There is no easily identifiable structure for the African book trade as seen in Europe and North America. As such, authors in Africa often self-publish. And whatever the publication method, the distribution network is very informal, such as non-business relationships with churches. Often well-intentioned initiatives foster unrealistic attitudes concerning the creation, production, and distribution of Christian literature, as well as distorting the “normal” functioning of a Christian publishing industry. Members of the book industry in Africa more often operate as stand-alone businesses, unable to listen and to engage in real partnership. And when Bibles and other products are dumped in large quantities, prices fall to unsustainable level (as exemplified in Walking with the Poor).
The cost of publishing remains a significant barrier. Africa contains some of the poorest countries in the world, yet expenses can only be reduced by so much.
There are few good-quality professional printers, and the ones that exist are too expensive. African printers are yet to match the standards, excellence, and quality of the more advanced printing countries like India and China. Printing, paper, ink, electrical power, and the physical distribution of books are very costly. A 200-page book printed in 3000 copies costs locally $3 while in Asia it can be produced at $0.80. African governments may exempt paper and ink for import, but that outcome is uncertain. Taxes on books and other literature have greatly contributed to the higher retail price of books.

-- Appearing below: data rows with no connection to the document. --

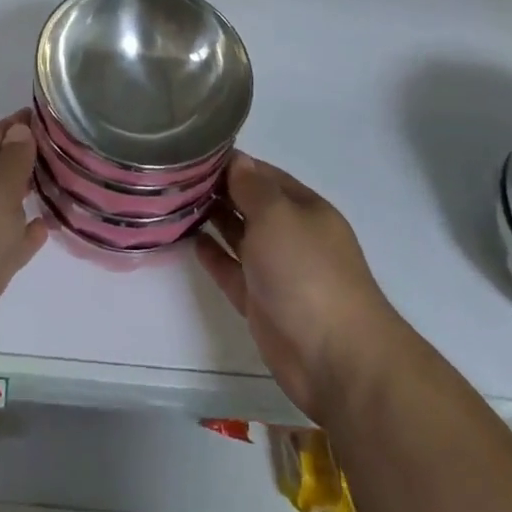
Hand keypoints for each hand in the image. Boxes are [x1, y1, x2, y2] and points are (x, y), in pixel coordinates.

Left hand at [0, 111, 48, 392]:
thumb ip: (11, 160)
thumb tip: (19, 129)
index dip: (19, 125)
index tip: (51, 116)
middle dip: (27, 157)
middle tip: (66, 150)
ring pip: (5, 206)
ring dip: (28, 194)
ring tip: (63, 184)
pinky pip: (9, 242)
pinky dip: (26, 233)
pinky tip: (46, 228)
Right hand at [195, 153, 406, 423]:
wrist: (335, 358)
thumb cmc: (307, 272)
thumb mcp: (277, 216)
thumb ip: (252, 187)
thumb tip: (237, 161)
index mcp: (304, 209)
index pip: (264, 175)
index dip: (233, 163)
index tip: (194, 152)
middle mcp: (291, 235)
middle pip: (250, 204)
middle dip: (218, 189)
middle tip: (176, 176)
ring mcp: (276, 270)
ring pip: (240, 236)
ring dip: (213, 219)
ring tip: (175, 202)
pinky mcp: (261, 302)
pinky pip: (232, 271)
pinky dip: (214, 256)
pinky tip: (192, 241)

Logistics remain a problem—how to get books from the writer or publisher to the reader. Book imports into Africa are very expensive, which makes the retail price prohibitive for many readers. Shipping within the continent can be exorbitant, necessitating more print-on-demand local printing solutions. Poor (or nonexistent) postal services and poor (or nonexistent) internet service providers disrupt content delivery. Distances, inadequate roads, and problems crossing borders all make distribution difficult and expensive. These problems in transnational commerce hinder pan-African distribution.

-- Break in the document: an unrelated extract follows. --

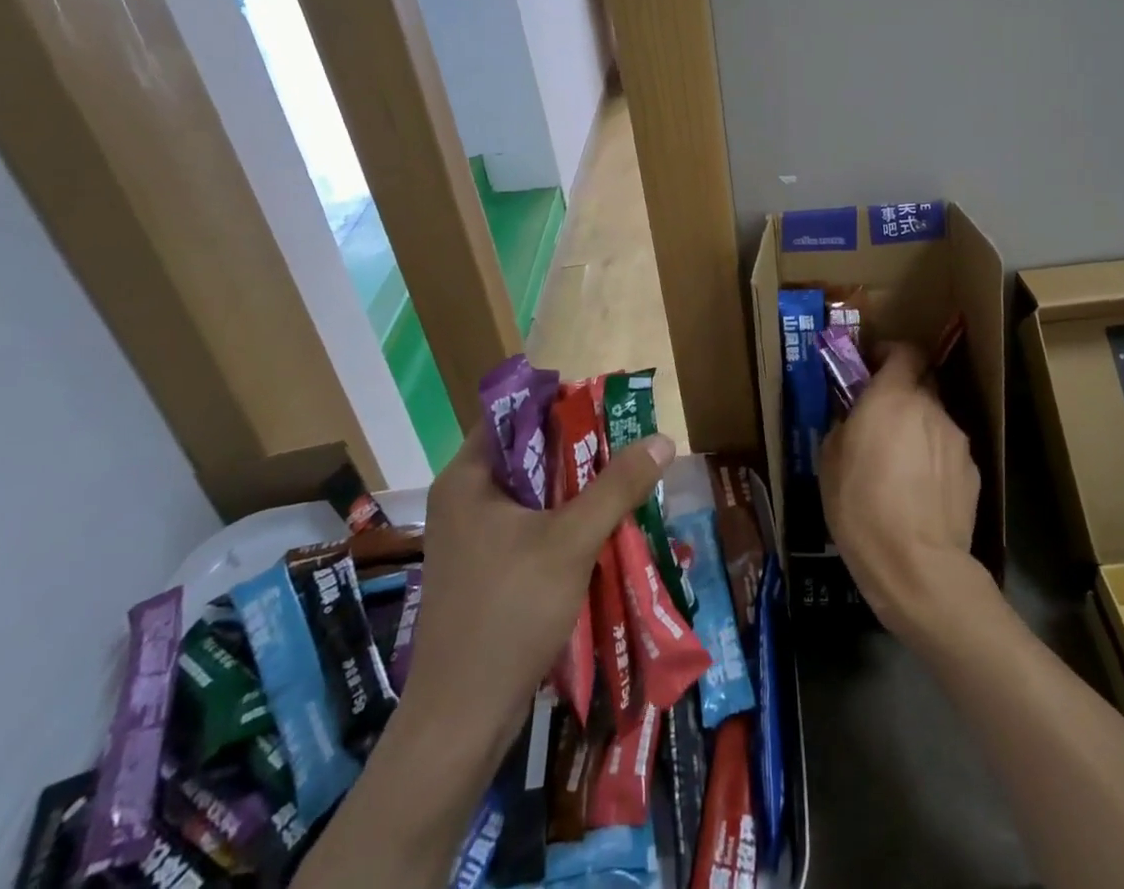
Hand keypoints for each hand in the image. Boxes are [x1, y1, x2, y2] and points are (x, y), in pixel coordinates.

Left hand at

Movement of funds and currency fluctuation also cause problems. When a book is published in one country and sold in another, it is often very difficult for bookshops to find foreign exchange to pay for the books they want.
Due to these cost and distribution issues, books are not readily accessible to the population. Localized distribution is unable to generate needed scale and markets. There are not many bookstores or traditional distribution channels outside main commercial centers; and even in several major cities, there are too few stores. Local bookstores are often too small to have a good selection of titles.
Marketing is almost nonexistent because of the very high cost. Broadcast networks often do not work properly, and Francophone Africa in particular lacks broadcast networks. Without marketing opportunities, the vast market never learn about new products, and unsold goods languish.
The explosion of digital technology, mobile applications, and other interactive tools is creating a new scene in the industry. But e-books and virtual libraries depend on devices that are still very expensive.
War, local conflicts, and terrorism contribute to instability in numerous countries. Corruption often remains an issue, whether in government or in organizations. Civil wars, import duties, sales taxes, high interest rates, bad or inadequate national and local leadership, and political and social crises all hinder publishing, marketing, and distribution efforts
Weak research and lack of effective market dynamics mean the industry does not have the information it needs. Data about published books, who reads them, and where they are is very hard to come by for planning purposes, even within one country.
But despite these many obstacles, the church in Africa is trusting in God Almighty to accomplish his purposes through the sound teaching and biblical content they produce. And God’s purposes cannot be thwarted.